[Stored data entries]
▽
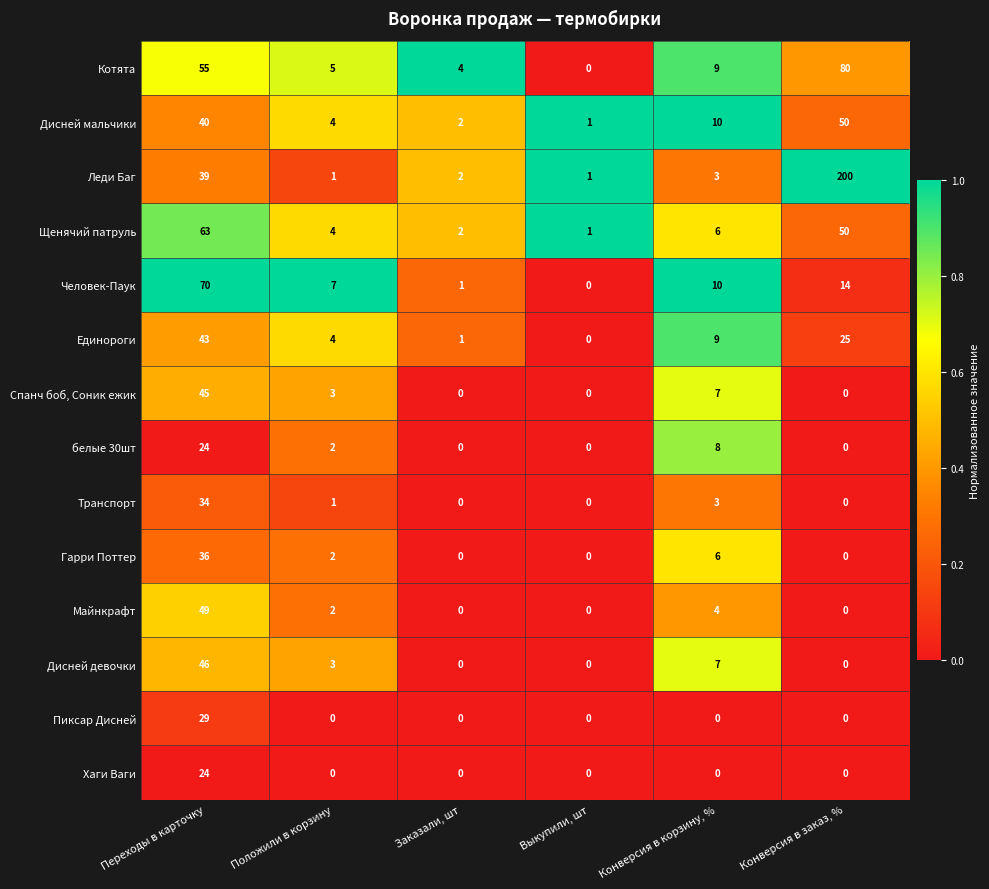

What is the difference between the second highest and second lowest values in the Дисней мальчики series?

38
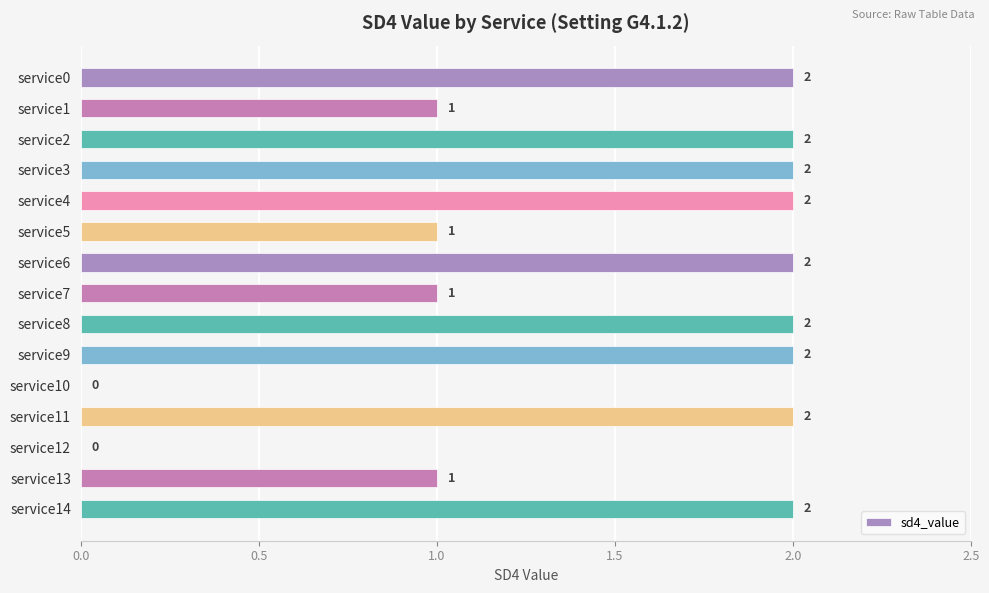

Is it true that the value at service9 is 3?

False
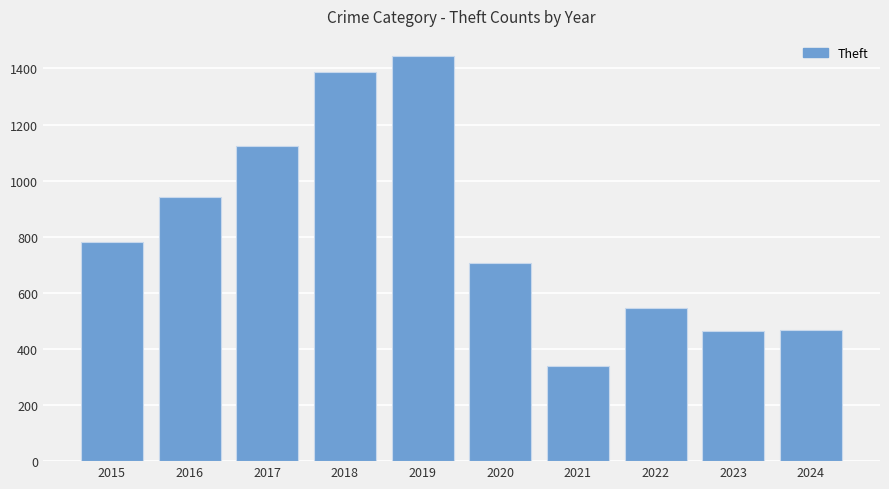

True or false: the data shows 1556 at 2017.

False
△
Task to complete
Could you lay out the listing above as a Markdown table with a Row column numbering each line and a Text column holding the line itself? Leave out blank lines and the pictures.

Output for this exercise
| Row | Text |
|---|---|
| 1 | What is the difference between the second highest and second lowest values in the Дисней мальчики series? |
| 2 | 38 |
| 3 | Is it true that the value at service9 is 3? |
| 4 | False |
| 5 | True or false: the data shows 1556 at 2017. |
| 6 | False |